Start by placing the 2 pounds of boneless skinless chicken breasts at the bottom of your crock pot. Make sure they are evenly distributed for consistent cooking.
Pour 16 ounces of Olive Garden Italian Dressing (or your favorite Italian dressing) over the chicken. This dressing not only flavors the chicken but will also create a delicious sauce as it cooks.
Sprinkle 1 teaspoon of ground black pepper over the chicken and dressing. This will enhance the flavors and give a little kick to the dish.
Cube 8 ounces of cream cheese and add it to the crock pot. The cream cheese will melt and create a rich, creamy texture that binds the dish together.
Cover the crock pot and cook on low for 6-7 hours or on high for 3-4 hours. The chicken should be tender and easily shred with a fork when done.

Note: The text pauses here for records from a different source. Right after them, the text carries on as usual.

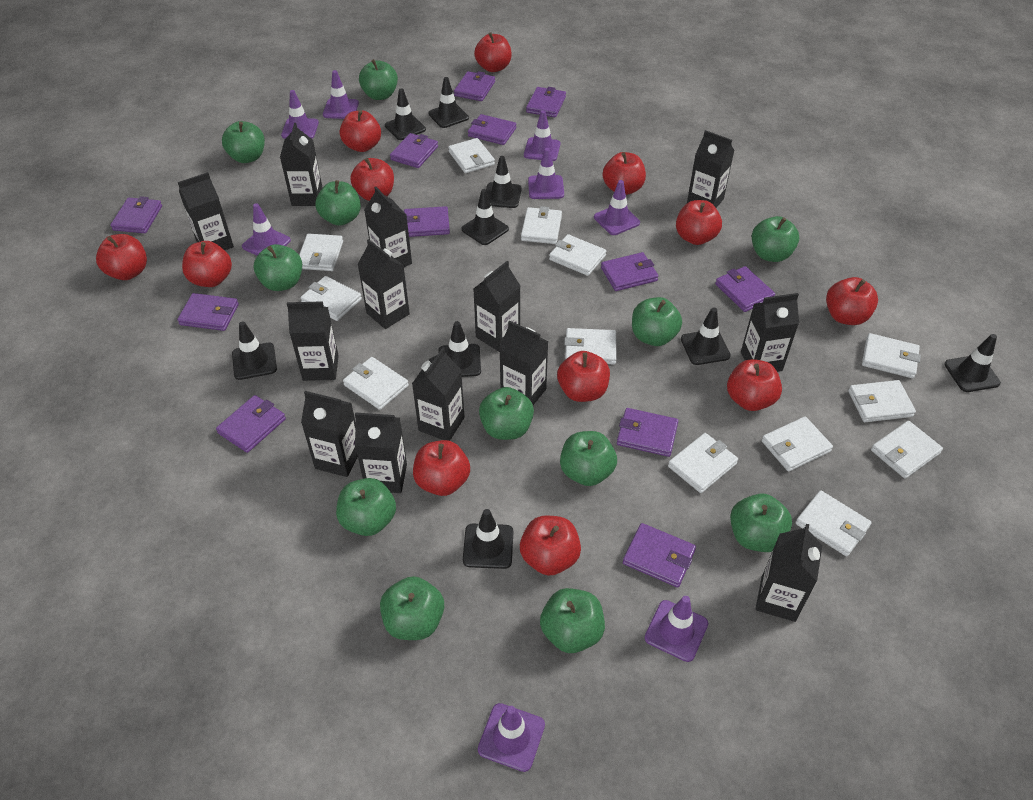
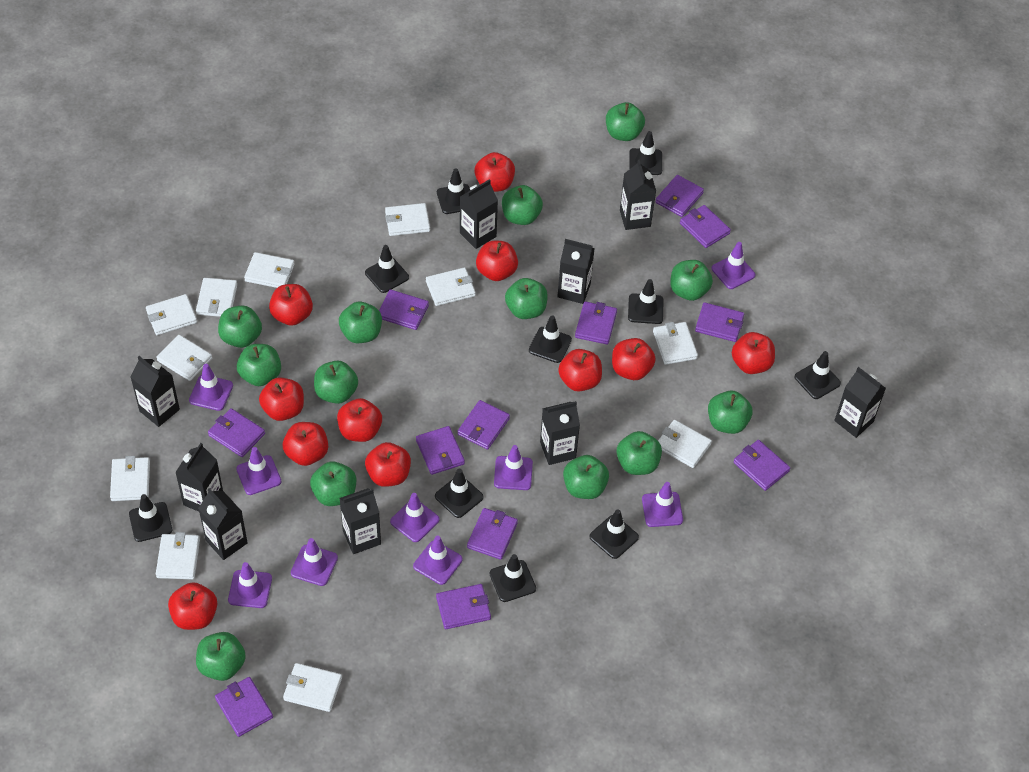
black carton: [178,172,234,250] [280,123,323,206] [287,301,339,381] [301,391,358,477] [355,413,407,493] [357,239,410,329] [364,187,412,267] [412,347,465,441] [473,261,520,352] [499,320,549,405] [687,130,735,208] [741,293,799,372] [756,524,822,622] = 13 -> [130,356,180,427] [175,443,223,512] [198,488,248,560] [339,488,381,554] [460,179,498,249] [540,401,580,465] [557,239,595,304] [620,159,656,230] [834,367,886,438] = 9
black traffic cone: [232,321,277,380] [385,88,426,140] [428,77,469,128] [438,321,481,377] [461,189,509,245] [463,509,513,569] [486,156,522,208] [681,307,731,365] [944,334,1001,392] = 9 -> [129,494,172,542] [365,245,409,293] [435,469,484,518] [437,169,470,214] [490,554,536,602] [529,315,572,363] [589,509,639,559] [628,279,664,324] [629,131,662,175] [794,351,841,399] = 10
green apple: [222,121,265,163] [254,244,302,291] [315,180,361,226] [336,478,396,536] [359,59,398,100] [380,576,444,640] [479,387,534,440] [540,588,605,653] [560,431,617,486] [632,297,682,346] [730,494,792,552] [752,216,799,262] = 12 -> [196,632,246,681] [218,306,262,348] [237,344,281,386] [310,461,356,506] [314,361,358,404] [339,302,382,343] [502,185,543,225] [505,278,548,319] [563,455,609,499] [606,102,645,141] [617,431,662,475] [670,260,713,301] [708,391,753,434] = 13
purple traffic cone: [242,203,291,256] [281,90,319,139] [323,70,359,119] [478,703,545,772] [524,110,560,161] [528,148,564,199] [594,180,640,235] [645,596,708,662] = 8 -> [189,364,233,411] [228,562,272,608] [236,447,282,495] [291,538,338,586] [390,493,440,542] [413,536,462,585] [494,445,533,490] [642,482,683,527] [711,242,755,289] = 9
red apple: [96,234,147,280] [182,241,232,287] [340,110,381,152] [350,158,394,201] [413,440,470,496] [474,32,512,72] [520,515,581,576] [557,351,610,402] [603,152,646,195] [676,200,722,245] [727,359,782,411] [826,277,878,325] = 12 -> [168,582,217,630] [259,377,304,421] [269,284,313,326] [283,422,328,466] [337,398,382,442] [365,442,411,487] [474,152,515,192] [476,241,518,281] [558,349,602,392] [612,338,656,380] [732,332,775,374] = 11
white wallet: [299,233,343,271] [300,276,362,321] [343,357,409,410] [448,138,495,173] [521,206,562,244] [549,234,606,276] [564,328,617,364] [668,433,738,493] [762,417,833,472] [795,490,872,556] [848,380,916,422] [862,333,921,378] [871,421,943,479] = 13 -> [110,456,150,501] [146,294,197,335] [156,335,212,381] [156,532,200,579] [196,278,237,317] [244,252,295,288] [283,663,342,712] [385,203,430,236] [426,267,476,306] [653,322,698,365] [658,420,712,468] = 11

About 30 minutes before serving, cook 16 ounces of penne pasta according to package instructions in a large pot of salted boiling water. Drain the pasta and set aside.
Once the chicken is cooked, shred it using two forks. Stir the shredded chicken and melted cream cheese mixture together, then add the cooked penne pasta to the crock pot. Mix everything well to ensure the pasta is coated with the creamy sauce.
Sprinkle in 1 cup of grated Parmesan cheese, reserving a small amount for garnish. Stir until the cheese is melted and well incorporated into the dish.
Serve the Crock Pot Olive Garden Chicken Pasta hot, garnished with parsley if desired. Enjoy your homemade Italian feast!